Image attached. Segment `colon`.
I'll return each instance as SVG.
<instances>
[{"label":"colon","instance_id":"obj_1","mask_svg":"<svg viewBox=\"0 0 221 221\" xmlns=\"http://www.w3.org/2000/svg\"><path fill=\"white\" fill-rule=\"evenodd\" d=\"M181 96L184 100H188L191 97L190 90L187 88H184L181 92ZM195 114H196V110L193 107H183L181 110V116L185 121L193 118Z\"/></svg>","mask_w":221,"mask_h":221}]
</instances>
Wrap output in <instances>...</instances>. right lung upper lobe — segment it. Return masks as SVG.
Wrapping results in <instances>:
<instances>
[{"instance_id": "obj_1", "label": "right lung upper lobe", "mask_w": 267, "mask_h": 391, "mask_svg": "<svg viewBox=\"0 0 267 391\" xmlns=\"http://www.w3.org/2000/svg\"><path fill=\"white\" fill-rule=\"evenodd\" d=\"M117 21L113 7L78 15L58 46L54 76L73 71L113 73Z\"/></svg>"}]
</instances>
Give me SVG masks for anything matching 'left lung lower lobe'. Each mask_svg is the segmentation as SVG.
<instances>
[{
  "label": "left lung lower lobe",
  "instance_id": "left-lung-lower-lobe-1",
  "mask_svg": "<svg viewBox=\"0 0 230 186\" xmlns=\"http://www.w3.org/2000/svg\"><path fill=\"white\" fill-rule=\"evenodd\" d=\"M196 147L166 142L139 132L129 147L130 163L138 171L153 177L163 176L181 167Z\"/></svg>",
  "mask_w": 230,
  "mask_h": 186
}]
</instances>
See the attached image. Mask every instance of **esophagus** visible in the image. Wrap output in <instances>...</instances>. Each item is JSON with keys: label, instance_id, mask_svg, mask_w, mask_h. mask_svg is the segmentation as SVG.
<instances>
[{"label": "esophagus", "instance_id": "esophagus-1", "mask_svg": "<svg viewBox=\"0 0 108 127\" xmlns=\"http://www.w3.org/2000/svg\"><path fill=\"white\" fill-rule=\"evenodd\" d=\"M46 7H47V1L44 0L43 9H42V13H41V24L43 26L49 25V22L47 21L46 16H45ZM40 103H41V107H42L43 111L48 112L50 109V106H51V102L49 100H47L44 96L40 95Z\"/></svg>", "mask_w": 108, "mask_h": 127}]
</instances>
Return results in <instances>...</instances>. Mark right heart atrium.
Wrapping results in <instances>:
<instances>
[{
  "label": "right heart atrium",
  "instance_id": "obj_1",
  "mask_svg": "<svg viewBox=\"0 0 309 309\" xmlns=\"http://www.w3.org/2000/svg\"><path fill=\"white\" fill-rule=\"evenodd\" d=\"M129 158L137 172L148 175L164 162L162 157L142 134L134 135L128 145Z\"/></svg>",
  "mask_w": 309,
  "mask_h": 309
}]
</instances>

* * *

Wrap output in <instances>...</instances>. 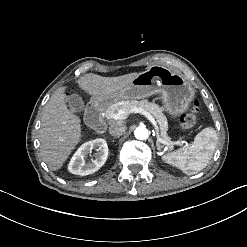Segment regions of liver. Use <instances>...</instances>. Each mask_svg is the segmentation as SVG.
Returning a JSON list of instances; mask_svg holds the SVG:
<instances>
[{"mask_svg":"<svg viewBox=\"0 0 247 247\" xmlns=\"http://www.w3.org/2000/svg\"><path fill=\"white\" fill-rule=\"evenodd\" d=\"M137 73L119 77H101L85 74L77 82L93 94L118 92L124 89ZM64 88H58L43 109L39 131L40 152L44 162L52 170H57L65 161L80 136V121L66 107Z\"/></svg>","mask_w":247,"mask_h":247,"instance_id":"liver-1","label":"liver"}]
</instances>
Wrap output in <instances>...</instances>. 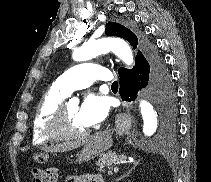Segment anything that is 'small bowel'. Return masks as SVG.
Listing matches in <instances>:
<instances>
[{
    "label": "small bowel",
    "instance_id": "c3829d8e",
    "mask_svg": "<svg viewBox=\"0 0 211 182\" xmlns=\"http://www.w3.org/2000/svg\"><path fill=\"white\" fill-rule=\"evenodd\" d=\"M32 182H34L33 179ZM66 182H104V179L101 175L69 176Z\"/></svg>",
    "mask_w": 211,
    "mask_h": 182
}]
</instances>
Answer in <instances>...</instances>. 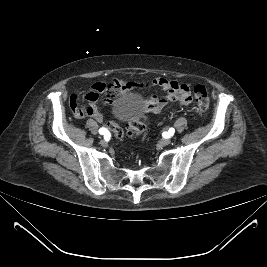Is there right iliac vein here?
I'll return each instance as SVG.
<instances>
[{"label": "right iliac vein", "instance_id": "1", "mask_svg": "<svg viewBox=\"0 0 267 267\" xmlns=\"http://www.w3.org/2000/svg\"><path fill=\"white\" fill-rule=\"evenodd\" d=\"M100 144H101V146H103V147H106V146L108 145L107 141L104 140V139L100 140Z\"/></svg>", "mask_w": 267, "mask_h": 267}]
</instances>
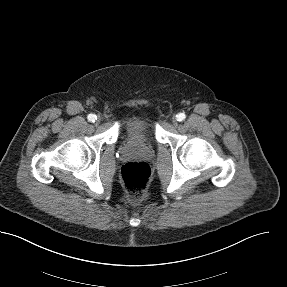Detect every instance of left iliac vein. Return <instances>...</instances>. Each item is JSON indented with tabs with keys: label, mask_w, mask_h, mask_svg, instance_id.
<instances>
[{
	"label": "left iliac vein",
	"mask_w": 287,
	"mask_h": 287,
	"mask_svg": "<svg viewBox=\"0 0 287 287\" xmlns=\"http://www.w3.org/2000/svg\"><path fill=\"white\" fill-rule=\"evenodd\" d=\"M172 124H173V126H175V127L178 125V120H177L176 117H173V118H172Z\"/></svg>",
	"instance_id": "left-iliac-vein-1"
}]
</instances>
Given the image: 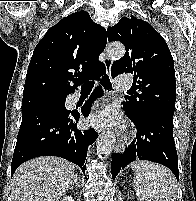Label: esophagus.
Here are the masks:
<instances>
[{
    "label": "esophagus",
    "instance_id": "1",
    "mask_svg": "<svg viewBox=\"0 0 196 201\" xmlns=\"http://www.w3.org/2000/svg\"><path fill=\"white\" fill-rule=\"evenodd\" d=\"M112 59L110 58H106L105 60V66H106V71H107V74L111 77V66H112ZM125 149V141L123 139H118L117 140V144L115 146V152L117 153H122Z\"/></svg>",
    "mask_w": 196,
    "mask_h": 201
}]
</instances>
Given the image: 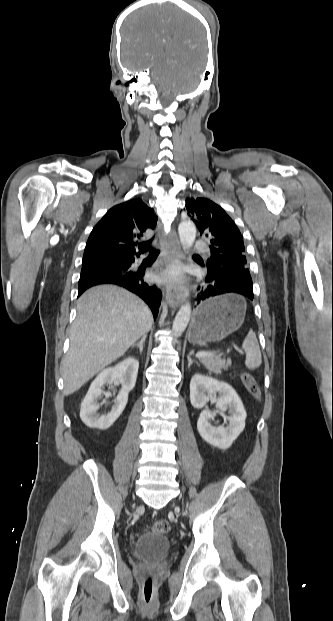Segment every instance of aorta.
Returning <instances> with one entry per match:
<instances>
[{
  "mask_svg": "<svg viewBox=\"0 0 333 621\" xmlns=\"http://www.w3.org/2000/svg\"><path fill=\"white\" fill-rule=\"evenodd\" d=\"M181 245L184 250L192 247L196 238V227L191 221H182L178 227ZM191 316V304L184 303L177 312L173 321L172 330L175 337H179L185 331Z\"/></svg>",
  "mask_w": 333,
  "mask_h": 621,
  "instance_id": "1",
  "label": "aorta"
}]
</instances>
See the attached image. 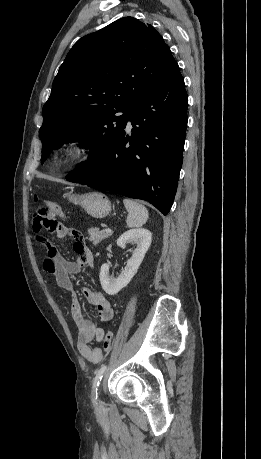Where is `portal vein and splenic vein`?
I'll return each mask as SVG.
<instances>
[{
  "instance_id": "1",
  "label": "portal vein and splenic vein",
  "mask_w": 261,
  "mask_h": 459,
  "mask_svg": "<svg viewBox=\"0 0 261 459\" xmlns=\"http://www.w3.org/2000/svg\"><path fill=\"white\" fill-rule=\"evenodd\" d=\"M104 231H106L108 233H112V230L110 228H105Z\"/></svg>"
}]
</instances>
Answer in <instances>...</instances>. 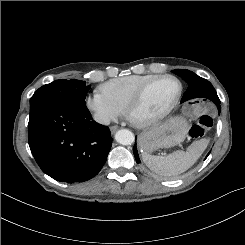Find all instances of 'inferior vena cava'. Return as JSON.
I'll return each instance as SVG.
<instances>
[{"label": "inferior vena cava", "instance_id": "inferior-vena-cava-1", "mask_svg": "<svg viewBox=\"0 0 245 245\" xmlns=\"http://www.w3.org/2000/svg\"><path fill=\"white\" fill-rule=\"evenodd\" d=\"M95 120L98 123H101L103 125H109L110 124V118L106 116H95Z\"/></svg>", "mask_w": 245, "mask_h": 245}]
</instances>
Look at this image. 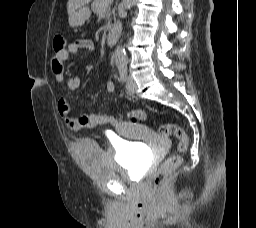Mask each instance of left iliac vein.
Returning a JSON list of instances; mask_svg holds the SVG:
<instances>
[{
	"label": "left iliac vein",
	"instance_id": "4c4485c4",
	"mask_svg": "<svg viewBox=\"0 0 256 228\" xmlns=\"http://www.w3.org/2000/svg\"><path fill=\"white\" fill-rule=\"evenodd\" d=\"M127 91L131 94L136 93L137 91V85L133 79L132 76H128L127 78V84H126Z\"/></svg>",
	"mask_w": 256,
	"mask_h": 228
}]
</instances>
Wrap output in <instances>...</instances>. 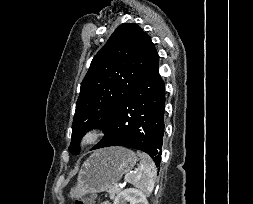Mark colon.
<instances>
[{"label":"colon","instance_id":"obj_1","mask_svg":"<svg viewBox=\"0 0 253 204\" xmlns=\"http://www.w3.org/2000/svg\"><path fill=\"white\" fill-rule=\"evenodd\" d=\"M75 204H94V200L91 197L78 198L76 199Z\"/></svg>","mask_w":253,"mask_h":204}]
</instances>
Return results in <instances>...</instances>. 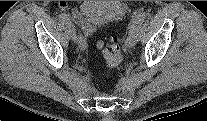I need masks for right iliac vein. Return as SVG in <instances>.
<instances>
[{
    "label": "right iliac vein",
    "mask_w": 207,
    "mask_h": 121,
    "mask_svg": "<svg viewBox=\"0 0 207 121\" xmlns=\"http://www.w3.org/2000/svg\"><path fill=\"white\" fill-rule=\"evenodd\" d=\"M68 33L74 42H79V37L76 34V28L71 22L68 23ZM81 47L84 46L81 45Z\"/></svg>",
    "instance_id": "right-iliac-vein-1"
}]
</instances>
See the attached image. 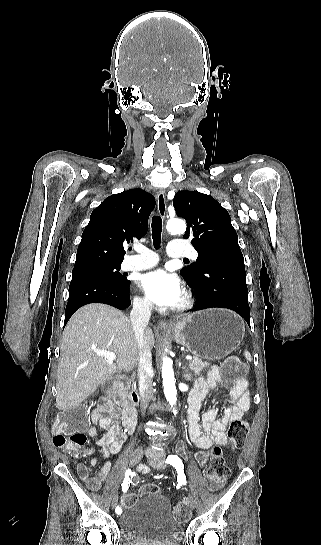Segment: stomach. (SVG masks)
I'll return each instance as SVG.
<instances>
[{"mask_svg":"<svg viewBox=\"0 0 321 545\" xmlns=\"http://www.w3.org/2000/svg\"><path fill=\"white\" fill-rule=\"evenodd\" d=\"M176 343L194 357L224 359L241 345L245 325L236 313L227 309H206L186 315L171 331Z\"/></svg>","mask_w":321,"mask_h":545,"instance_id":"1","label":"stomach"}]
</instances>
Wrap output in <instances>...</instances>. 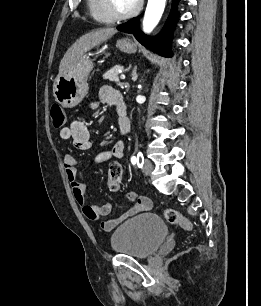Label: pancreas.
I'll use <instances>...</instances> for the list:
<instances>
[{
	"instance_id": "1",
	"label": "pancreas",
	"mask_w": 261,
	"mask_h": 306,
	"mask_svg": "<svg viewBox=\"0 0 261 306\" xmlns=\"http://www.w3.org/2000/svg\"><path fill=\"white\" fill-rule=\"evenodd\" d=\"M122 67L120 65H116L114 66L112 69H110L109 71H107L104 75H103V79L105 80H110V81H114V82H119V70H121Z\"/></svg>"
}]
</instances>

:: Task to carry out ::
Pull out each line of the data above that contains the string "upper". Matching is case-sensitive.

:: The output ::
Wrap output in <instances>...</instances>. right lung upper lobe — segment it. Return masks as SVG.
[{"instance_id": "obj_1", "label": "right lung upper lobe", "mask_w": 267, "mask_h": 391, "mask_svg": "<svg viewBox=\"0 0 267 391\" xmlns=\"http://www.w3.org/2000/svg\"><path fill=\"white\" fill-rule=\"evenodd\" d=\"M117 21L113 7L78 15L58 46L54 76L73 71L113 73Z\"/></svg>"}]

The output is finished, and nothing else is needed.